> **Data entries**:
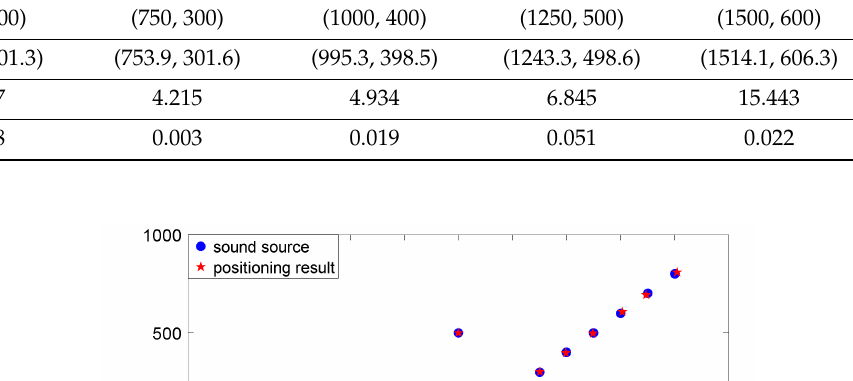
Table 2. The positioning test results with di ff erent-distance at θ = 21.801.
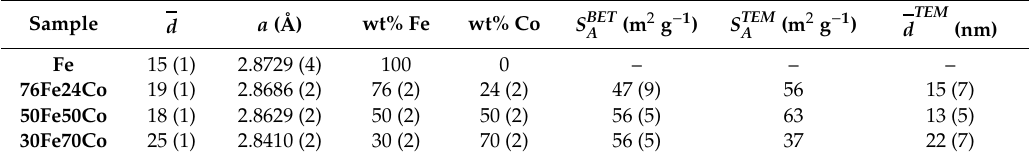
Table 1. Mean crystallite size d and lattice parameter a obtained from XRD analysis of metallic bcc reflections; Fe and Co content from EDX; BET-measured surface area S BET ; surface area S TEM and A A TEM volume-weighted mean diameter d calculated from TEM size distributions. The numbers in parenthesis represent the standard error in units of the last significant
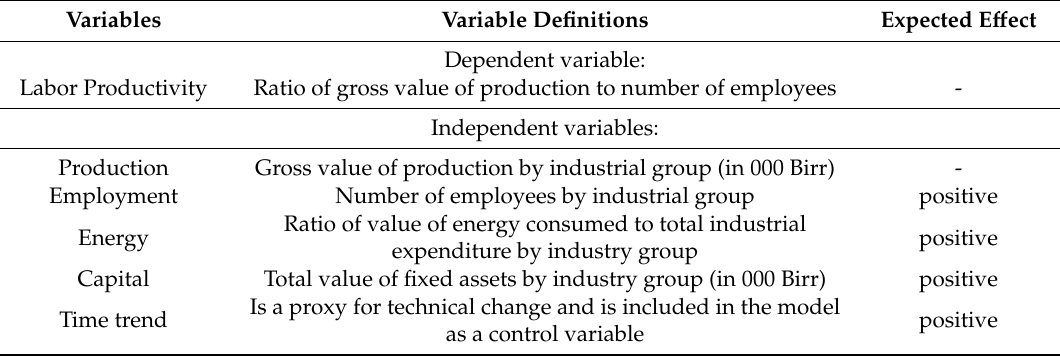
Table 2. List of variables, expected level of significance, and coe ffi cient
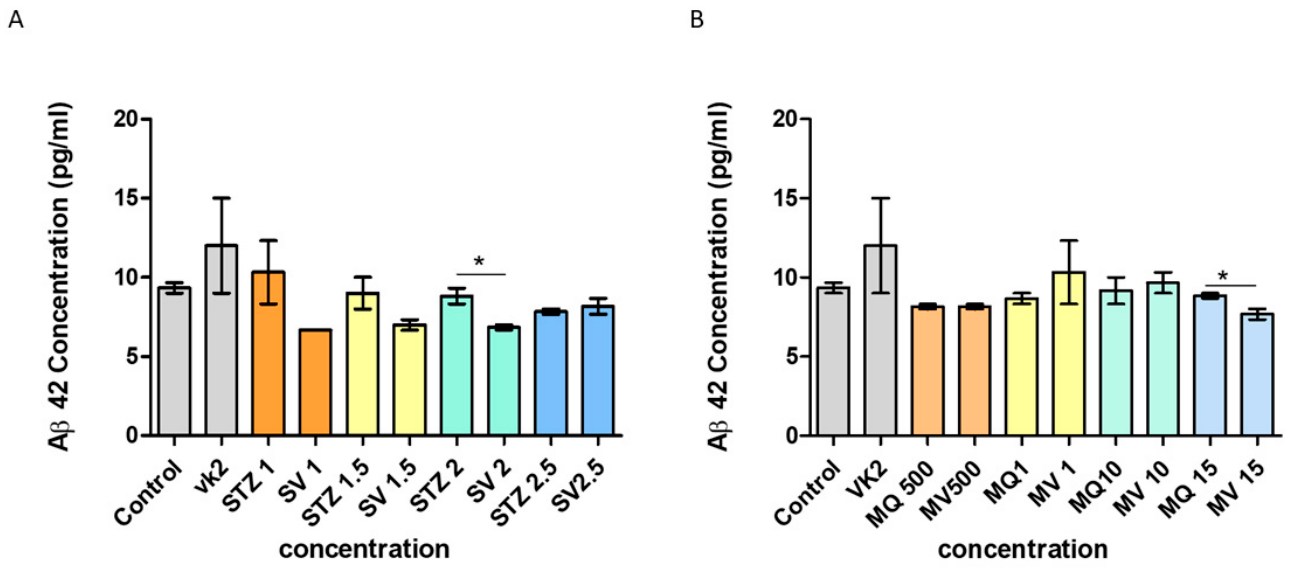
Figure 9. Measurement of secreted A β 42 protein levels by ELISA in human SH-SY5Y neuroblastoma cells after ( A ) streptozotocin treatment and post-treatment with vitamin K2 (50 µ M) and ( B ) menadione treatment (MQ) and post-treatment with vitamin K2. A best-fit standard curve was plotted for the known protein concentrations using Graphpad Prism and absorbance values for unknown samples were interpolated on the standard curve to determine the concentration of target protein in each sample. The data are presented as mean ± SEM. Statistical analysis was performed using Student’s t -test and differences with p -values ≤ 0.05 were designated as significant. * p < 0.05, ** p < 0.01, and *** p < 0.001 denote significant differences compared to the control and between the treatment groups. [STZ—streptozotocin; VK2—vitamin K2; SV—post-treatment of streptozotocin (1–2.5 mM)-treated cells with vitamin K2 (50 µM); MQ—menadione; MV—post-treatment of menadione (500 nM–15 µM)-treated cells with vitamin K2 (50 µM)].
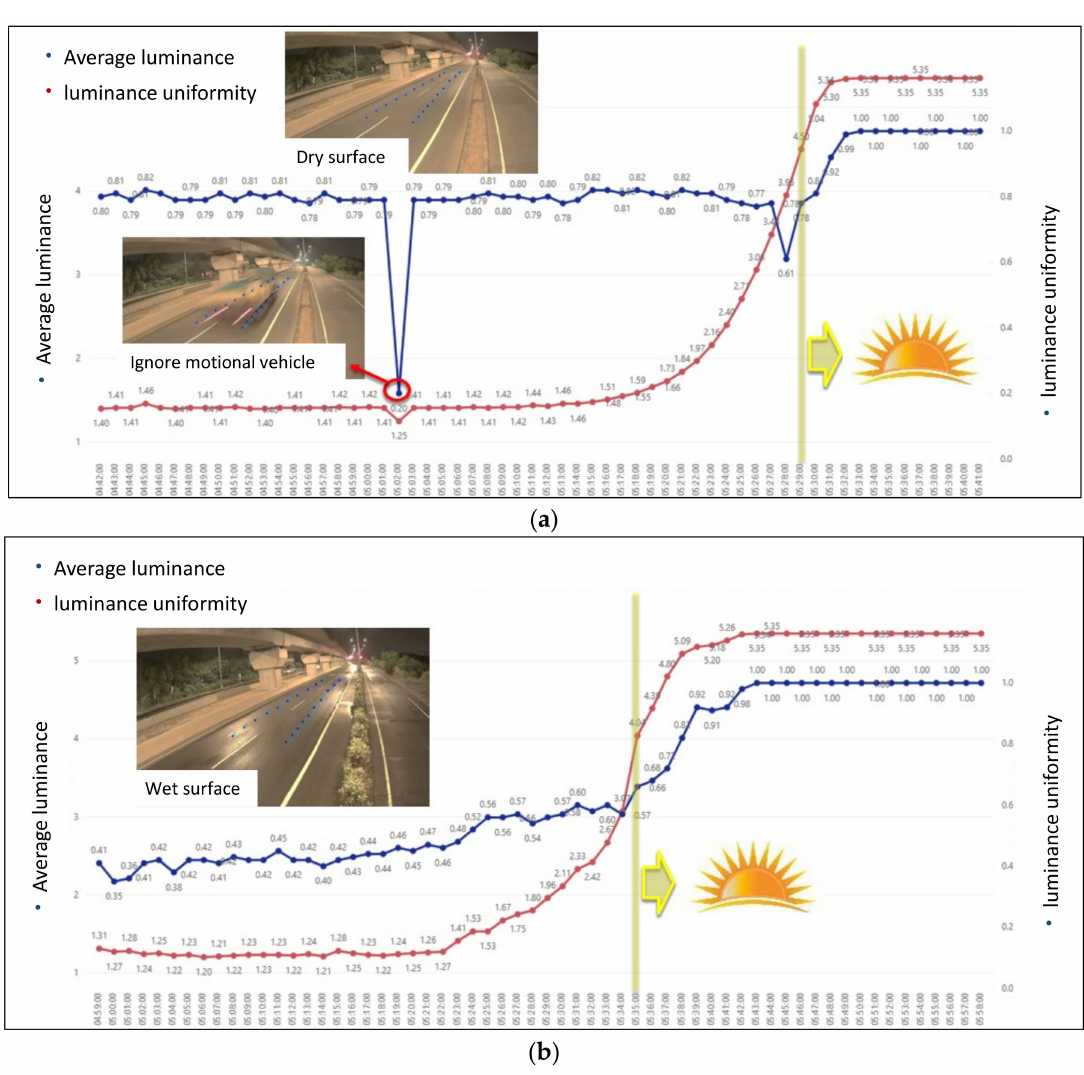
Figure 22. The luminance level in Sect. 5 of Gaotie South Road: ( a ) dry surface; ( b ) wet surface. According to the records of road luminance uniformity by the ILM from September, we collected the highest and lowest value per day from 19:00–04:00. The standard deviations are shown in Table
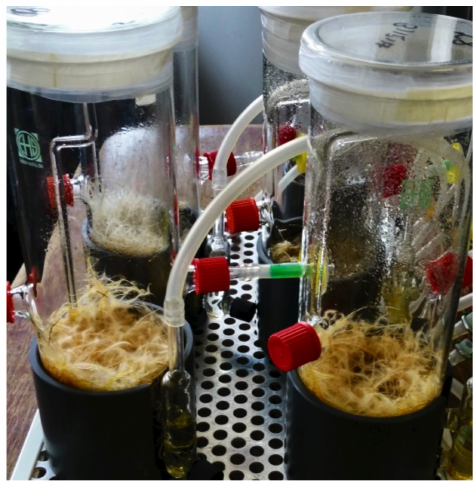
Figure 5. HPLC analysis of root exudates of rose ( Rosa canina L.) collected in the bioreactor. ( A ) HPLC chromatogram of root exudates separated on a reverse-phase column, eluted with a methanol gradient and detected by light absorption at 254 nm. ( B ) UV absorption spectra of major phenolic compounds recorded using a diode array detector coupled to HPLC.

> **What needs to be done**:
In the entries above, find the line containing "Table 1. Mean" and the line containing "Figure 22. The", then copy both and every line between them exactly, without any picture.

> **Solution**:
Table 1. Mean crystallite size d and lattice parameter a obtained from XRD analysis of metallic bcc reflections; Fe and Co content from EDX; BET-measured surface area S BET ; surface area S TEM and A A TEM volume-weighted mean diameter d calculated from TEM size distributions. The numbers in parenthesis represent the standard error in units of the last significant
Table 2. List of variables, expected level of significance, and coe ffi cient
Figure 9. Measurement of secreted A β 42 protein levels by ELISA in human SH-SY5Y neuroblastoma cells after ( A ) streptozotocin treatment and post-treatment with vitamin K2 (50 µ M) and ( B ) menadione treatment (MQ) and post-treatment with vitamin K2. A best-fit standard curve was plotted for the known protein concentrations using Graphpad Prism and absorbance values for unknown samples were interpolated on the standard curve to determine the concentration of target protein in each sample. The data are presented as mean ± SEM. Statistical analysis was performed using Student’s t -test and differences with p -values ≤ 0.05 were designated as significant. * p < 0.05, ** p < 0.01, and *** p < 0.001 denote significant differences compared to the control and between the treatment groups. [STZ—streptozotocin; VK2—vitamin K2; SV—post-treatment of streptozotocin (1–2.5 mM)-treated cells with vitamin K2 (50 µM); MQ—menadione; MV—post-treatment of menadione (500 nM–15 µM)-treated cells with vitamin K2 (50 µM)].
Figure 22. The luminance level in Sect. 5 of Gaotie South Road: ( a ) dry surface; ( b ) wet surface. According to the records of road luminance uniformity by the ILM from September, we collected the highest and lowest value per day from 19:00–04:00. The standard deviations are shown in Table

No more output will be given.